Watch your Language: banish TLAs, T-Shirt Sizing and Crisis Talk.

Talk simply, in real English.

TLAs (Three Letter Acronyms, yes, the irony) hide important matters behind jargon. Every industry has them. Tech has API, SaaS, and SDK. Business has ROI, KPI, and OKR. Education has CPD, PGCE, and QTS. And let’s not start on medicine or conversations with our financial adviser.

They serve a purpose within an expert community; it’s a shorthand which can save time when everyone shares the same context. But they become barriers when overused, new people feel excluded, and clarity suffers.

If you cannot explain it without the acronym, admit that you do not understand it well enough.

‘T-shirt sizing’ and such practices cause a similar challenge. This of course is the approach of estimating effort or complexity by assigning labels like Small, Medium, Large, XL, as if projects were garments.

Is it a cool and neat idea, or is it avoiding the rigorous work of getting precise? My own experience is too often the latter.
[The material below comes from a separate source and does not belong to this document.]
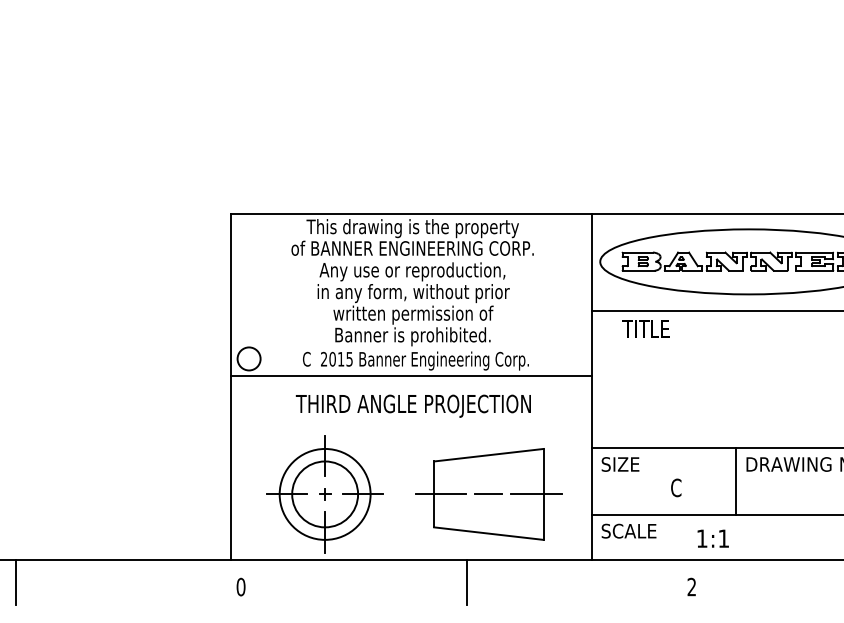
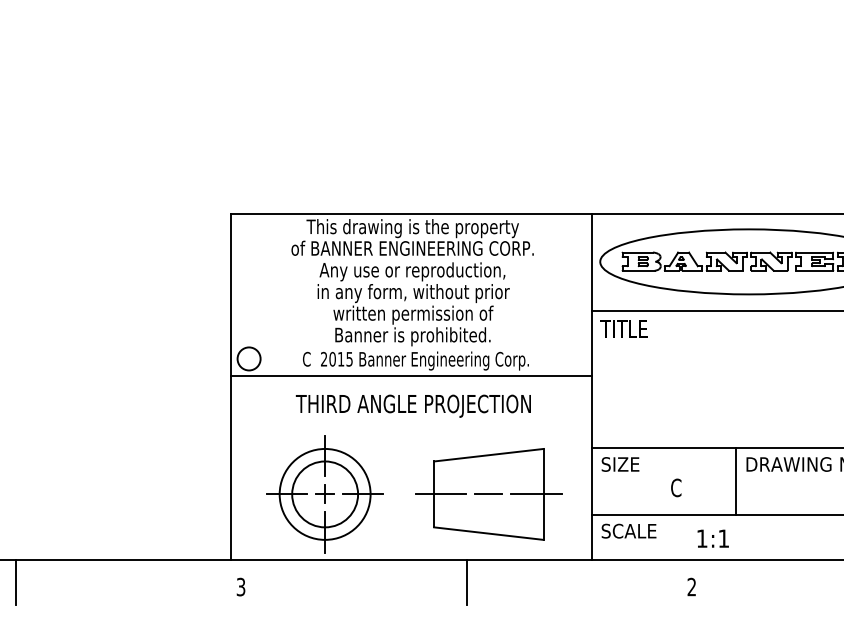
text at (645, 328) position: (645, 328) -> (623, 328)
part at (325, 494) size: 13x13 px -> 20x20 px
text at (240, 586): 0 -> 3
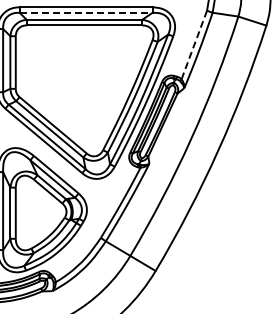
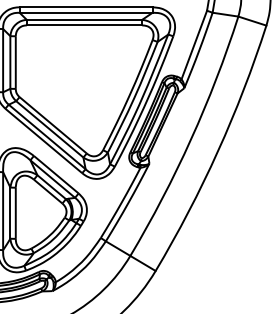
line at (86, 12): dashed -> solid
line at (194, 45): dashed -> solid
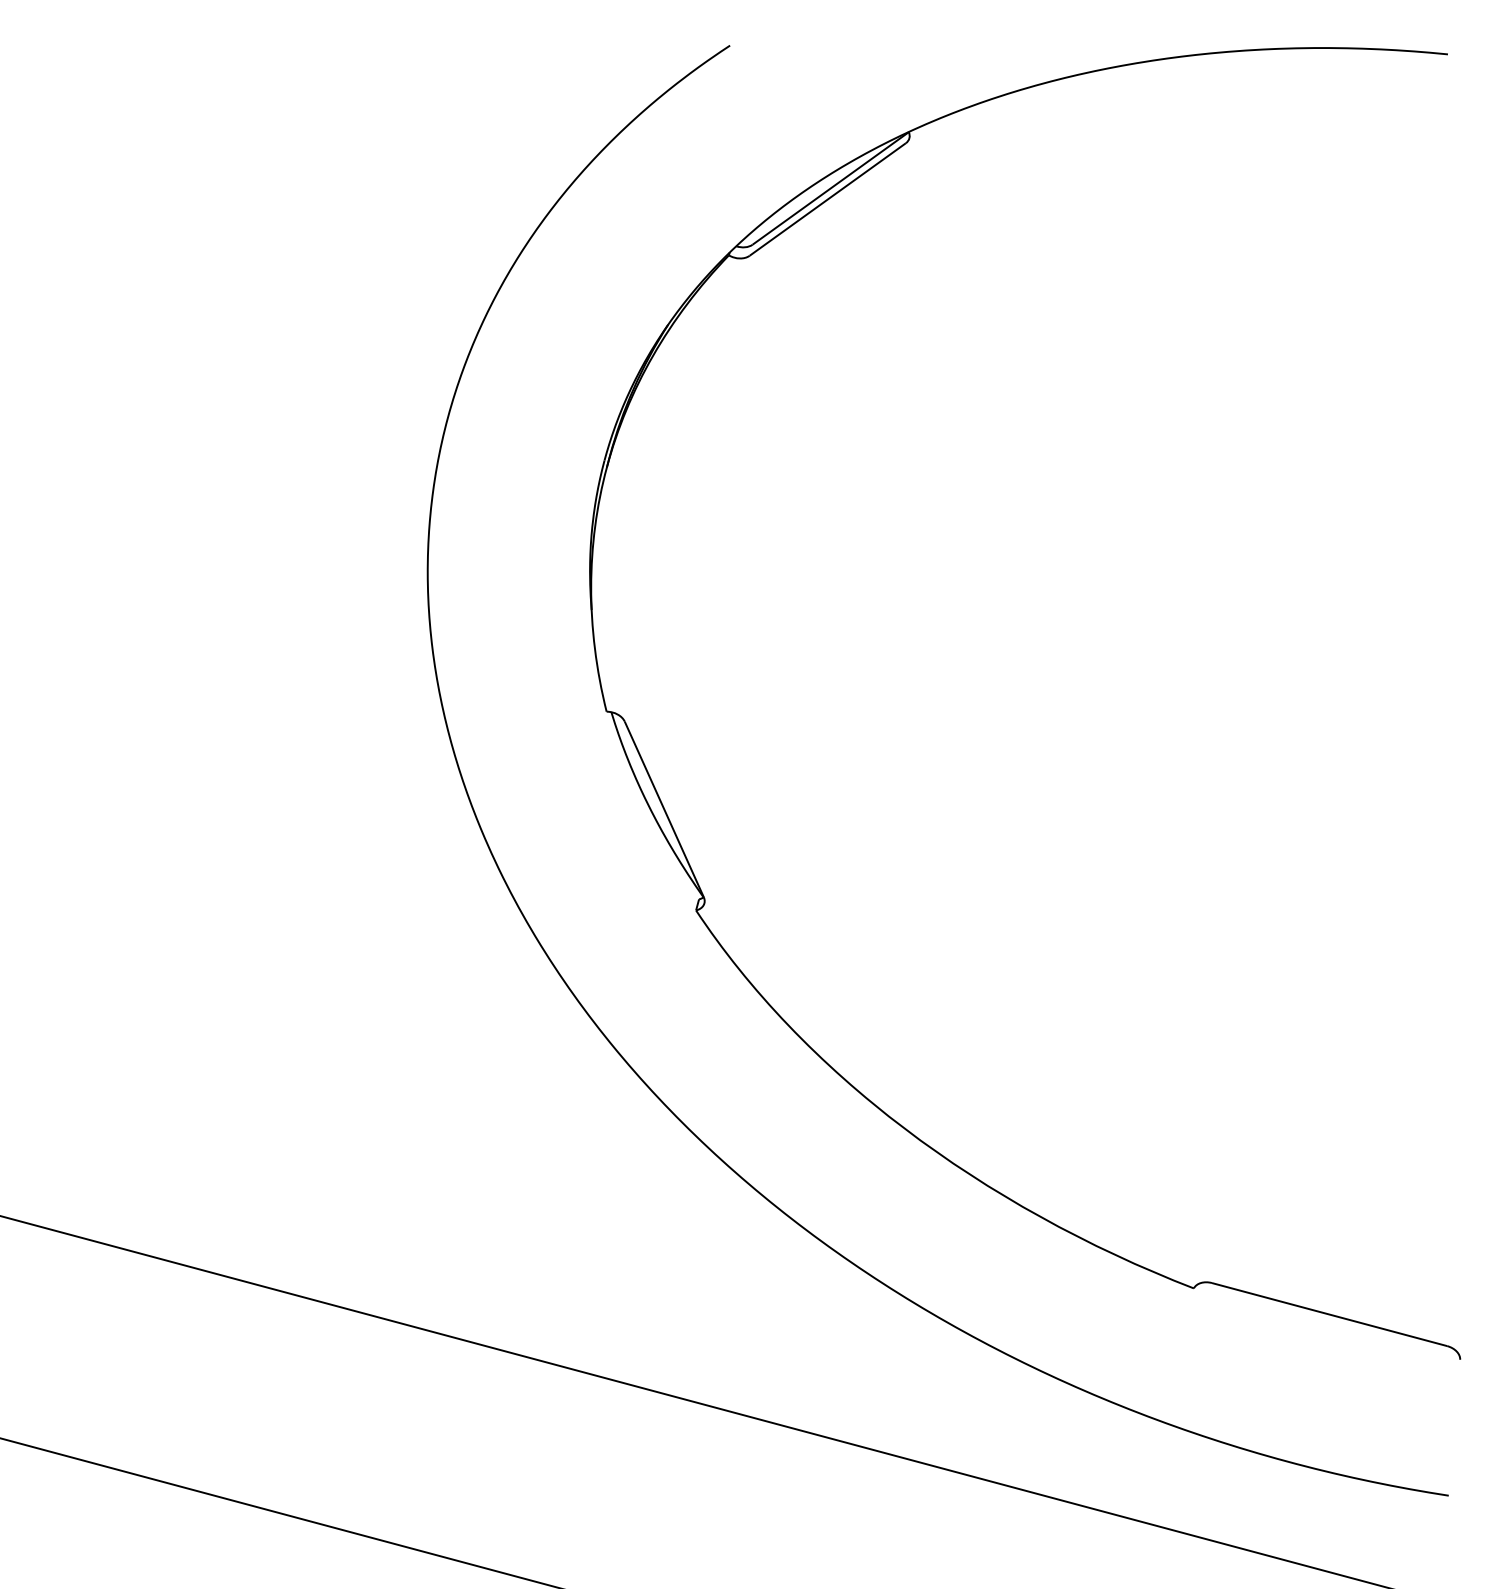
If a project is ‘Large,’ what does that mean? Three months? Six? Ten people or two? £50,000 or £200,000?

T-shirt sizing might feel collaborative and agile, but often it is vagueness masquerading as methodology. Insist on a number; precision requires effort.
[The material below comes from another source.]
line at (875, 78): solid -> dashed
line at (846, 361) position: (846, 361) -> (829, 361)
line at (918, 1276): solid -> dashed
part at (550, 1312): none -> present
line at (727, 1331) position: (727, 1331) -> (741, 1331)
And be careful with the drama. Is it urgent or is someone hiding their poor planning? Is it really a crisis or did the Project Manager not do their job? When I am working with a client they will often remark on how much more we achieve when I am in the room. There’s no magic and it’s not complicated. That’s because I insist on an agenda, minimise the gossip and turn vagueness into precision.

Action: watch your language! Be simple (but not simplistic), concrete and drama free.